## TASK INSTRUCTIONS
Below are some entries; report how many of their lines contain the word "left", giving nothing besides the number.

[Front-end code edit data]

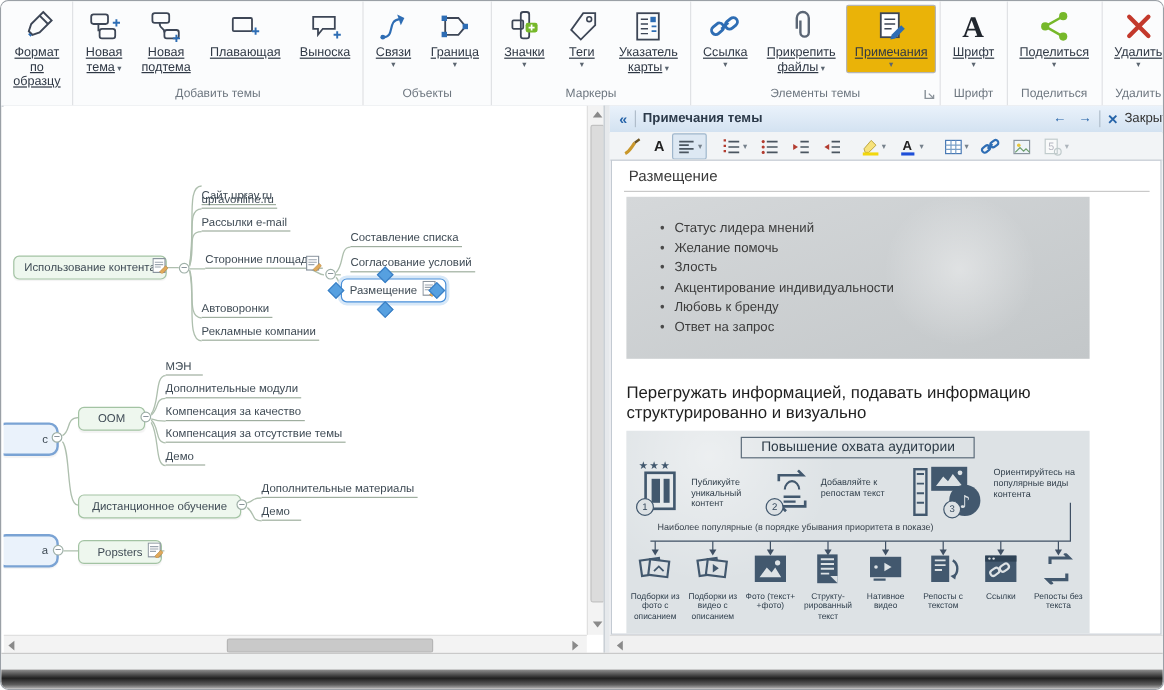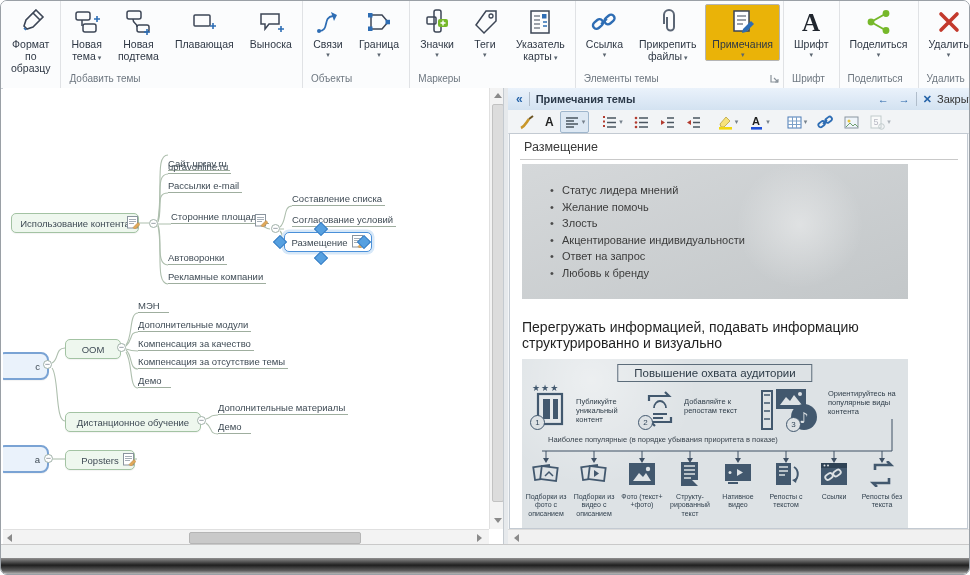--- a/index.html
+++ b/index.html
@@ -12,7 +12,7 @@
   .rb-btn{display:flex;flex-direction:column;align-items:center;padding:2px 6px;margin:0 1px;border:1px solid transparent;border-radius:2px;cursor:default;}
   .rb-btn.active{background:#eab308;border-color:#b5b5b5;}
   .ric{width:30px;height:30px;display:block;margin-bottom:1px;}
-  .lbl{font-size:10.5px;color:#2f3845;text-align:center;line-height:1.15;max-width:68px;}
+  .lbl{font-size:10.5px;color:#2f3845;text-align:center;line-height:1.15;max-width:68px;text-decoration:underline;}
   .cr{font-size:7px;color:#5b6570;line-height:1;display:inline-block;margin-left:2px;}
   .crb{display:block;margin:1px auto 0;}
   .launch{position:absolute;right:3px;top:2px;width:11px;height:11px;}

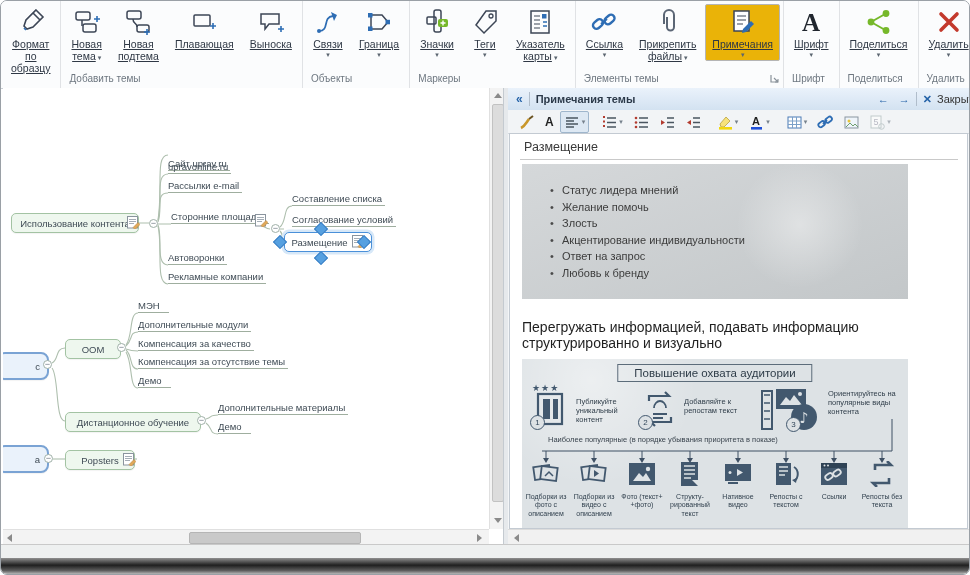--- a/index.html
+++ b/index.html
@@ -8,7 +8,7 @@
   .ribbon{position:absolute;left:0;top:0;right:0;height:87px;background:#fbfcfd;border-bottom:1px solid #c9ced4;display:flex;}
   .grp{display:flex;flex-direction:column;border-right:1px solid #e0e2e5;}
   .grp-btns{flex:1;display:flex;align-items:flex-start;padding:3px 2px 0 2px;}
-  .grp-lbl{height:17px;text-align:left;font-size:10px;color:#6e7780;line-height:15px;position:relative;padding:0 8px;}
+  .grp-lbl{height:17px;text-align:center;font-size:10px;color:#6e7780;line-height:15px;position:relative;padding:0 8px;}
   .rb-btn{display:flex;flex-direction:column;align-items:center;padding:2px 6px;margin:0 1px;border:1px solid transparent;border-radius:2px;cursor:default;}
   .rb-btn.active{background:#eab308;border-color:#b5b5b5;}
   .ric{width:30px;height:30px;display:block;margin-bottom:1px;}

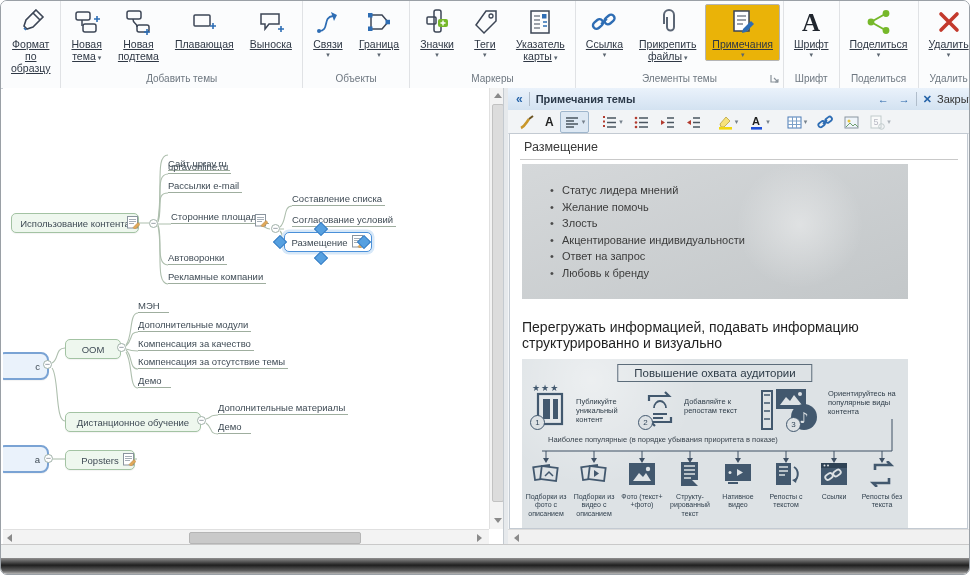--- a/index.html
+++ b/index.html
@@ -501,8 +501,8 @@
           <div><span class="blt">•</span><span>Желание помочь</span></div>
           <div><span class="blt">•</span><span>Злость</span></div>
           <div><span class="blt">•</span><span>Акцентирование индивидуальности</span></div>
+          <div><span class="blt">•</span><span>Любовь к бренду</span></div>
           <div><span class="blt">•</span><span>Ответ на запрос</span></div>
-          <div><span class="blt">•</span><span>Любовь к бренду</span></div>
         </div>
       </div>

## RESPONSE BELOW
3